We can create a plot of the regression line on top of the scatter plot.

In [None]:
# Points on the regression line
ypred = beta1*x + beta0

plt.plot(x,y,'o')                    # Plot the data points
plt.plot(x,ypred,'-',linewidth=3)  # Plot the regression line (the predicted values)
plt.xlabel('horsepower')
plt.ylabel('mpg')
plt.grid(True)

The Squared Loss is RSS = $\sum_i (y_i-\hat{y}_i)^2$ where $\hat{y}_i = \beta_0 + \beta_1x_i$ or 

In [None]:
yhat=beta0+beta1*x
loss = np.sum((y-yhat)**2)
print("Loss = {0:7.2f}".format(loss))

## Nonlinear Transformation

We see that the linear regression captures the general trend of the relation between `y=mpg` and `x=horsepower`.  However, the trend does not really appear linear - instead it has an inverse type relation.   So, a natural idea is to use a *nonlinear transformation*:
* Transform the data `z=1/y` 
* Fit `z` vs. `x` with a linear model:  $\hat{z}=\beta_0 + \beta_1x$.
* Invert the nonlinear relation for a model for `y`:  $\hat{y} = \hat{z}=1/(\beta_0 + \beta_1x)$.

We begin then by computing `z` and plotting a scatter plot of `z` vs. `x`.  Note that `z` represented gallons per mile (1/mpg).

In [None]:
z = 1/y
plt.plot(x,z,'o')
plt.xlabel('horsepower')
plt.ylabel('1/mpg')
plt.grid(True)

We see a clear linear relation between `z` (1/mpg) and `x` (horsepower).

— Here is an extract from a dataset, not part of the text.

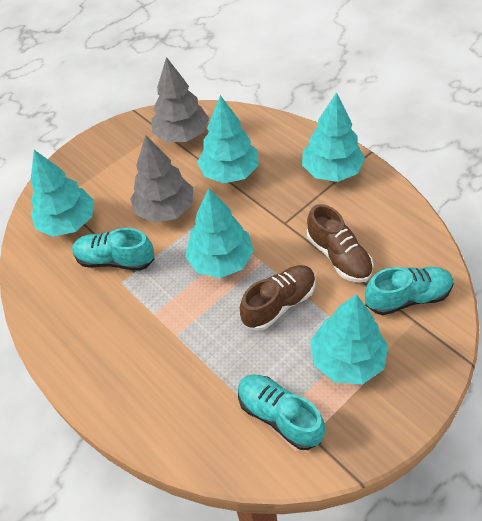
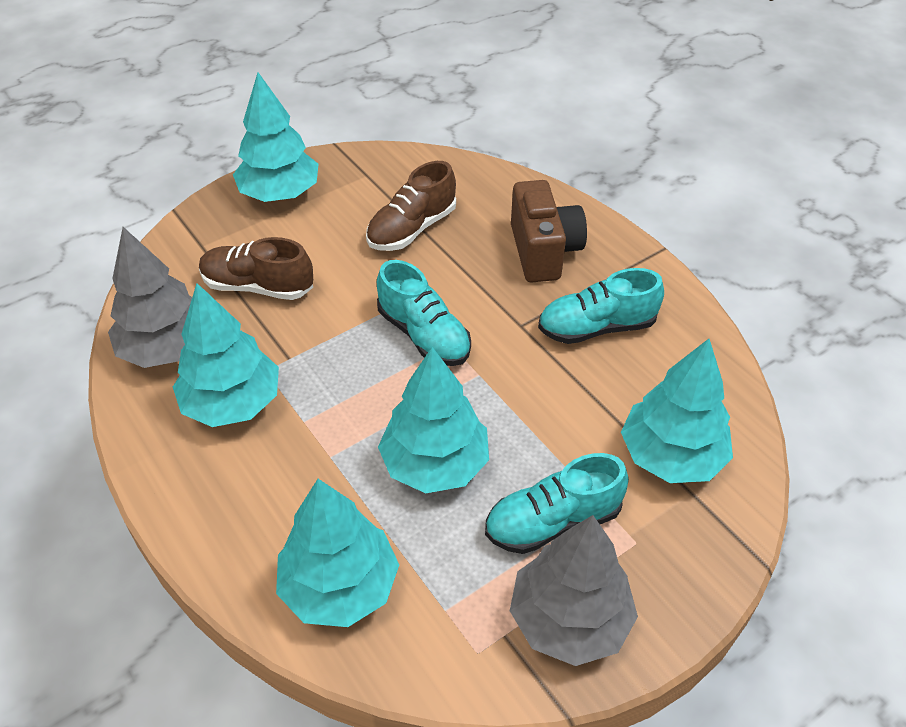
brown camera: none = 0 -> [511,180,587,282] = 1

We can fit a linear model,
$z = \beta_0 + \beta_1 x$.  

In [None]:
# Use linear regression to fit `z` vs. `x`
xm = np.mean(x)
zm = np.mean(z)
sxz = np.mean((z-zm)*(x-xm))
sxx = np.mean((x-xm)**2)
beta1_inv = sxz/sxx
beta0_inv = zm - beta1_inv*xm

We can create a plot of the regression line on top of the scatter plot.  

In [None]:
z = 1/y
xplt_inv = np.arange(20,250)
zplt_inv = beta1_inv*xplt_inv + beta0_inv
plt.plot(x,z,'o')
plt.plot(xplt_inv,zplt_inv,'-',linewidth=3)
plt.xlabel('horsepower')
plt.ylabel('1/mpg')
plt.grid(True)

Finally, we compute the estimate in the original domain:  $\hat{y}=1/\hat{z}$.  We plot the data, original linear fit and the linear fit with inversion.

In [None]:
yplt_inv = 1/zplt_inv 
plt.plot(x,y,'o')
plt.plot(xplt_inv,beta0 + beta1*xplt_inv,'-',linewidth=3)
plt.plot(xplt_inv,yplt_inv,'-',linewidth=3)
plt.xlabel('horsepower')
plt.ylabel('mpg')
plt.grid(True)
plt.legend(['data', 'linear', 'linear+inversion'])

We can conclude by comparing the squared loss using the linear fit and the linear fit+inversion.  We see that we get a slightly reduced error using the nonlinear transformation.

In [None]:
zhat_inv = beta0_inv + beta1_inv*x
yhat_inv = 1/zhat_inv
loss_inv = np.sum((yhat_inv-y)**2)
print("RSS = {0:7.2f} (linear)".format(loss))
print("RSS = {0:7.2f} (linear+inversion)".format(loss_inv))